クリーンチャンバー
出典: フリー百科事典『ウィキペディア(Wikipedia)』 (2018/11/19 13:56 UTC 版)
「惑星物質試料受け入れ設備」の記事における「クリーンチャンバー」の解説
クリーンチャンバーは地球環境からの汚染を最小限に抑えることを目的とした設備で、惑星間物質受け入れ設備内の主な作業はクリーンチャンバー内で行われる。 クリーンチャンバーは超高真空状態から大気圧窒素までの気圧状態で作業が行われる第一室と、大気圧窒素の状態で作業が行われる第二室とに分かれている。第一室で超高真空状態での作業が可能となっている理由は、宇宙探査機は真空状態でサンプル採集を行う場面が多いと考えられ、開封時サンプラー内部は真空状態ないしはそれに近い状態であると考えられるため、サンプラー内に気体の流入や流出が発生して試料の散逸が発生することを防ぐため、第一室の気圧とサンプラー内の気圧を合わせて開封する必要があるためである。 サンプラー内の気圧については開封の課程を精密に分析することによって推定し、サンプラー内に気体が存在した場合は開封時に採集を行う。実際、はやぶさのサンプラー開封時には微量の気体が確認され回収も行われた。 二号室は大気圧の窒素が満たされており、主に試料の取り出し、回収、記録が行われる。第二室内には光学顕微鏡があり、電子天秤による計量、赤外分光などとともに試料の初期分類・記録を行う。
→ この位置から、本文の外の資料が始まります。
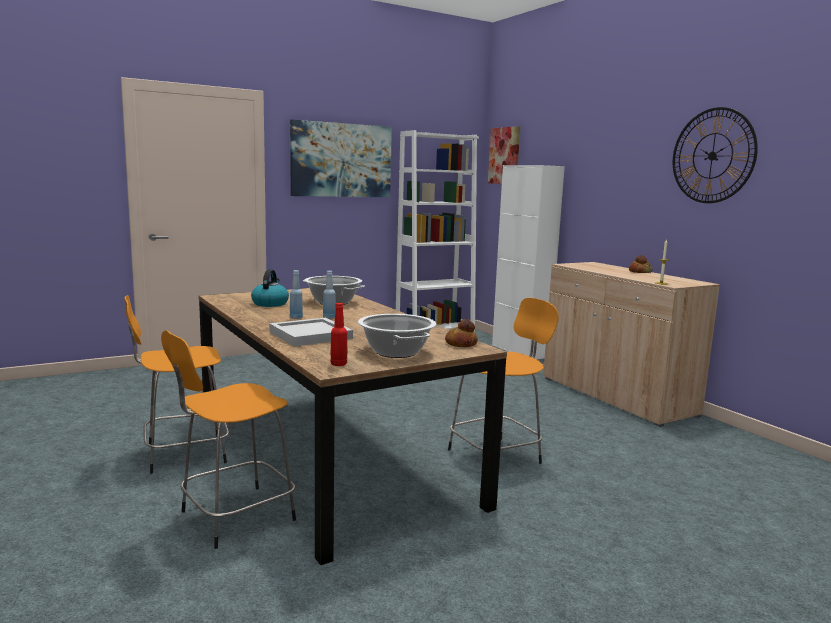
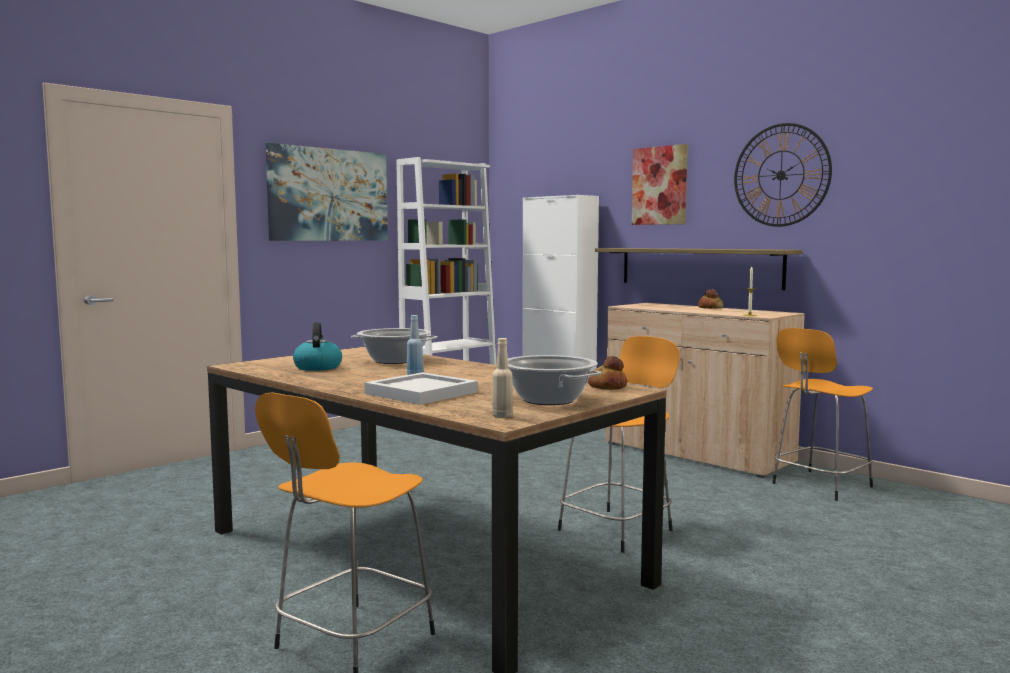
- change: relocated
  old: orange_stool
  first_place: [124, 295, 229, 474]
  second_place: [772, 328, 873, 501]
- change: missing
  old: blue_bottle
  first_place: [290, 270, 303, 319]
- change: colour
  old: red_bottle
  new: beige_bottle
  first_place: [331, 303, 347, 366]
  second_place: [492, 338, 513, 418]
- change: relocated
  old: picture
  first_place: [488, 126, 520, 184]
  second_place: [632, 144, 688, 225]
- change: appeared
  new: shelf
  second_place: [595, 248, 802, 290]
サンプラーの中から試料を取り出す方法も、容器を傾けてサンプルを石英製の皿に取り出す方法から、特殊なへらを用いる方法、そして先端直径が1マイクロメートル以下という石英製のガラスピペットをマイクロマニピュレーターで動かし、静電気の力を利用して微細な試料を採集する方法も行われる。 クリーンチャンバーで使用される窒素は、全国の業者の液体窒素について品質を調査し、最も不純物が少なかった相模原市内の工場で作られる純度99.99995パーセント以上という液体窒素を使用しているが、これを更に2種類の純化器を用いて純度を99.99999パーセント以上の純度で使用している。 初期分析が終了した後、各研究機関へ試料を配布する際、配分するための石英製の容器に移し替える時もクリーンチャンバー第二室が用いられる。配分用の容器に移し替えられた試料は国内外の研究施設へ送られ、詳細な分析が行われることになる。 またクリーンチャンバーには宇宙空間に近い超高真空状態を保った保管庫があり、試料は元来存在した宇宙空間に近い状態で保管を行うことが可能である。